Written by Gouri Ajith
The human genome, which encompasses all of our genetic material, is an exhaustive set of instructions complete with mechanisms to replicate and correct itself. The majority of the time, these mechanisms work faultlessly, correcting mutations in our DNA almost immediately after they occur. But once in a while, these mechanisms falter and the mutations become permanent fixtures in our DNA, causing genetic conditions like Parkinson’s disease, sickle cell anemia, and cystic fibrosis. While scientists have long since attempted to correct these mutations with various gene editing mechanisms, they were often hindered by a lack of accuracy and control. But in recent years, with the emergence of technologies like CRISPR, treating previously “incurable” genetic diseases has become increasingly viable.
CRISPR, which stands for “clusters of regularly interspaced short palindromic repeats,” uses crRNA (CRISPR RNA) and tracrRNA (trans-activating crRNA) as a guide and the Cas9 enzyme as scissors to cut the DNA at specific, predetermined sites [1]. Once the DNA has been cut, scientists can introduce a DNA template, which the cell uses as a pattern to fill in the gap, correcting the mutation by replacing it with the desired sequence. This sequence is then fully incorporated into the DNA by its own repair mechanisms. The unmatched accuracy of the CRISPR system is in part due to the fact that the Cas9 enzyme only targets DNA sequences adjacent to PAMs, or “protospacer adjacent motifs,” so cutting is less random [2].
While CRISPR is relatively accurate, it still has a way to go before it is ready to be used as a clinical treatment of genetic disease. With the development of this technology comes a slew of ethical questions. While CRISPR can be used to correct mutations in specialized embryonic stem cells that are cultured to produce the necessary replacement tissues, it can also be used to directly and permanently edit reproductive or embryonic cells of the germline [3]. Many scientists are apprehensive that we do not yet fully know all of the possible repercussions of germline editing, in which the changes are be passed on to future descendants. But researchers at the Broad Institute of MIT and Harvard have recently found a solution to this problem by developing a new CRISPR technology called REPAIR.
REPAIR, which stands for “RNA Editing for Programmable A to I Replacement,” targets and edits RNA, a nucleic acid that uses instructions from DNA to synthesize proteins. REPAIR uses the Cas13 enzyme to target RNA transcripts to change bases from adenosine to inosine (read as guanosine), reversing the guanosine-to-adenosine mutations and restoring gene function [4]. This technology, which corrects the RNA without physically cutting it, allows scientists to control gene expression, and not necessarily shut it down completely as with other technologies. Scientists are already testing its therapeutic potential by using it to alter human cells with mutations that cause anemia and other diseases [4]. The hallmark of REPAIR is that it can cause genetic alterations without permanently altering the germline, allowing scientists the flexibility to use it during acute disease treatment, organ transplants, and much more.
References:
[1] “CRISPR/Cas9 and Targeted Genome Editing: A New Era in Molecular Biology”. New England BioLabs. N. p., 2014. Web. 18 November 2017.

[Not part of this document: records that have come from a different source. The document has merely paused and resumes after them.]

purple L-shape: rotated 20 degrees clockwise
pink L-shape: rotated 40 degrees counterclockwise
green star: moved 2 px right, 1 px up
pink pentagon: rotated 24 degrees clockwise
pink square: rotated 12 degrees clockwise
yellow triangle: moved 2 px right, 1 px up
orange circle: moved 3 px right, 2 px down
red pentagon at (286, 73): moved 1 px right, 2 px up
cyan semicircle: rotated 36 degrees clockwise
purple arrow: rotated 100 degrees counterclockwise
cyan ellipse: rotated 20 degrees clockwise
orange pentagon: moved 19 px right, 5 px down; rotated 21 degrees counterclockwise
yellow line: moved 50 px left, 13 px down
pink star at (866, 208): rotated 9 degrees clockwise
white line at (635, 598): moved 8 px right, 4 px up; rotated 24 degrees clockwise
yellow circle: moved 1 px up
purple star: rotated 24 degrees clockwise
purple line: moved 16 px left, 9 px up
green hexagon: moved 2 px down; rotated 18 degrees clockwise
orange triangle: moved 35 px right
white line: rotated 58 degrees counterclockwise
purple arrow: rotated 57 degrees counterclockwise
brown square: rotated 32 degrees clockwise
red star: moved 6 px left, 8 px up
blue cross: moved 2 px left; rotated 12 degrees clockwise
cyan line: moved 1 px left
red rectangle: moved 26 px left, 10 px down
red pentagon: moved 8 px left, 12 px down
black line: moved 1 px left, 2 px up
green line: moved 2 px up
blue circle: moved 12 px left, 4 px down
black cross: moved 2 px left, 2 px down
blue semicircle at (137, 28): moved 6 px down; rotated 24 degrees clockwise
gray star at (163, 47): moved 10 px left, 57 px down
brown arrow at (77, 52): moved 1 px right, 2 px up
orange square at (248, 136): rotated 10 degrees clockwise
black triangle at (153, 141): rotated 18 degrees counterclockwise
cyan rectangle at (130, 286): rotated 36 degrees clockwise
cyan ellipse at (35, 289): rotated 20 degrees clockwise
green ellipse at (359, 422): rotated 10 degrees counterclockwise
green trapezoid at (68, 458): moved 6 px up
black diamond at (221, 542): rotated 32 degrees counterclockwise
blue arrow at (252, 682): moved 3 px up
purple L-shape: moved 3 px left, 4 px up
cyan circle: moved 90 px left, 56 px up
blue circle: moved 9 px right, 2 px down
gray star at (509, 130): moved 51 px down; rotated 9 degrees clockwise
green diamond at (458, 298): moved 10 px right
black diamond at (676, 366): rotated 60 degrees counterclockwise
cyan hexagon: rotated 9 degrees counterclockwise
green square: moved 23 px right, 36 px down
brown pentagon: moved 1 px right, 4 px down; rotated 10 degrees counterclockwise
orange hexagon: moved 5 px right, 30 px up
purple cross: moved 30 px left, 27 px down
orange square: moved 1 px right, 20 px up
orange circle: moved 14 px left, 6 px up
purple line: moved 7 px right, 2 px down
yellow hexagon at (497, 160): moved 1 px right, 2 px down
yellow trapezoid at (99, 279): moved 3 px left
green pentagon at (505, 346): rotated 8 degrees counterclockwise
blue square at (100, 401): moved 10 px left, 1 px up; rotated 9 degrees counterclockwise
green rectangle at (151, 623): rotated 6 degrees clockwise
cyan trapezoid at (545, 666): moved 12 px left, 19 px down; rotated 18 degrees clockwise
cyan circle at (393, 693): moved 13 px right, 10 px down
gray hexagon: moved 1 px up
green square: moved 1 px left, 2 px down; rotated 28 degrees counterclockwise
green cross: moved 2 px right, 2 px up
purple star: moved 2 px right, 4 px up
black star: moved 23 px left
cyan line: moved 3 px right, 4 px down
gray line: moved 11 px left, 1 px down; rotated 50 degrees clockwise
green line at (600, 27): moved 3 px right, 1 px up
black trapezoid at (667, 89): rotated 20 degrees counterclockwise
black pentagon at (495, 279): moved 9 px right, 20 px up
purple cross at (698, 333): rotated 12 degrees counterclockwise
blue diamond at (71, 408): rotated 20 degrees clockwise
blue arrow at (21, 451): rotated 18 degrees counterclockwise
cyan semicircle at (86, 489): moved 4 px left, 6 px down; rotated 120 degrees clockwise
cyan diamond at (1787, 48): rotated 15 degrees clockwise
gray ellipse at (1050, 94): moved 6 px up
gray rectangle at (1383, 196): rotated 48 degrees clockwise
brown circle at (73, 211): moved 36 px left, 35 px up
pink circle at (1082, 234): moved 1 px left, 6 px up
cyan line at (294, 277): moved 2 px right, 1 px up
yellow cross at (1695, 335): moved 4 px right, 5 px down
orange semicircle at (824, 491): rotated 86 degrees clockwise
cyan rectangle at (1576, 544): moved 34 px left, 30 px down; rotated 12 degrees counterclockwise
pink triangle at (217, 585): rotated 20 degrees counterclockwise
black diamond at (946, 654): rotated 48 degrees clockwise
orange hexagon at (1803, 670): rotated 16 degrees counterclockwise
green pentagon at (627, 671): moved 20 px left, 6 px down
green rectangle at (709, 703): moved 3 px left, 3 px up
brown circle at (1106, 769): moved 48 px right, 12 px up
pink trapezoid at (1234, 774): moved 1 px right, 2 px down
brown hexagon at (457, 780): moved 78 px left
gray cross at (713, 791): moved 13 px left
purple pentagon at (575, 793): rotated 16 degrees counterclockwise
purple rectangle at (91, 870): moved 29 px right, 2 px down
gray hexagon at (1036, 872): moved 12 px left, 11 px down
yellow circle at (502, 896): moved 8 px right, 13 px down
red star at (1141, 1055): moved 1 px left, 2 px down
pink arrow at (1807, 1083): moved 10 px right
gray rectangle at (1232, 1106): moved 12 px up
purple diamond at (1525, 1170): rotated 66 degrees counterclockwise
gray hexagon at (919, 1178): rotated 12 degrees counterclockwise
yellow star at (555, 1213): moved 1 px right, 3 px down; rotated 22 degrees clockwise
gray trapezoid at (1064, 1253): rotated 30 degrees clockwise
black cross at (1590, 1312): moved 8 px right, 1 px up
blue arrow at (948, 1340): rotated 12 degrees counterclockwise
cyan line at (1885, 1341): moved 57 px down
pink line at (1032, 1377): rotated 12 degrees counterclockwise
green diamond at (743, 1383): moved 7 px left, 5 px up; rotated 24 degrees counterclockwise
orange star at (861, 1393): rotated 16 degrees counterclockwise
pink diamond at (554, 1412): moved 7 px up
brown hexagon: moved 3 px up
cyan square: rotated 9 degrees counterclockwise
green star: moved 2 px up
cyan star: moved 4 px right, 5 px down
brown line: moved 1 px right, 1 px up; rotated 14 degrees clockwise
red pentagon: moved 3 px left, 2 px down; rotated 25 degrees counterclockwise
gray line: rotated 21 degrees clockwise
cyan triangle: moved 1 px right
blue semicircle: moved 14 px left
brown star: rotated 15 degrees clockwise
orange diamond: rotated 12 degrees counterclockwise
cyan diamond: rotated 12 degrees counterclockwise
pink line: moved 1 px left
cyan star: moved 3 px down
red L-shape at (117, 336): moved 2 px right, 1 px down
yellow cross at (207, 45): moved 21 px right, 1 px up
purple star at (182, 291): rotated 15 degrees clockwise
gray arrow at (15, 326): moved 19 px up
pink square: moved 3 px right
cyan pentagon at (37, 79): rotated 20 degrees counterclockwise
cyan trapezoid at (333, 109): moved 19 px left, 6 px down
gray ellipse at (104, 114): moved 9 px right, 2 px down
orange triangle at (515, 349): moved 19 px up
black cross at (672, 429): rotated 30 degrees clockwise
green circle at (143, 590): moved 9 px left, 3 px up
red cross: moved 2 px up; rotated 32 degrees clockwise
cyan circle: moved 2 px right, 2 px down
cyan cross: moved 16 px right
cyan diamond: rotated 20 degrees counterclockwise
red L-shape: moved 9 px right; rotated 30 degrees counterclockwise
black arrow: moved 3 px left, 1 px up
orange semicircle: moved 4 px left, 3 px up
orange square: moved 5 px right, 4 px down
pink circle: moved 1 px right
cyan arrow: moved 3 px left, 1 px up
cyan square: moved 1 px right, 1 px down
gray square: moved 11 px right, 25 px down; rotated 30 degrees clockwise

[2] Jeffry D. Sander, J. Keith Joung. 2014. CRISPR-Cas systems for editing, regulating and targeting genomes. Nature Biotechnology. 32: 347–355.
[3] David Baltimore, Paul Berg, Michael Botchan, Dana Carroll, R. Alta Charo, George Church, Jacob E. Corn, George Q. Daley, Jennifer A. Doudna, Marsha Fenner, Henry T. Greely, Martin Jinek, G. Steven Martin, Edward Penhoet, Jennifer Puck, Samuel H. Sternberg, Jonathan S. Weissman, and Keith R. Yamamoto. 2015. Science. 348 (6230): 36-38.
[4] Omar O. Abudayyeh, Jonathan S. Gootenberg, Patrick Essletzbichler, Shuo Han, Julia Joung, Joseph J. Belanto, Vanessa Verdine, David B. T. Cox, Max J. Kellner, Aviv Regev, Eric S. Lander, Daniel F. Voytas, Alice Y. Ting and Feng Zhang. 2017. RNA targeting with CRISPR–Cas13. Nature. 550: 280–284.
Edited 2/1/18 11:53PM to include missing first paragraph.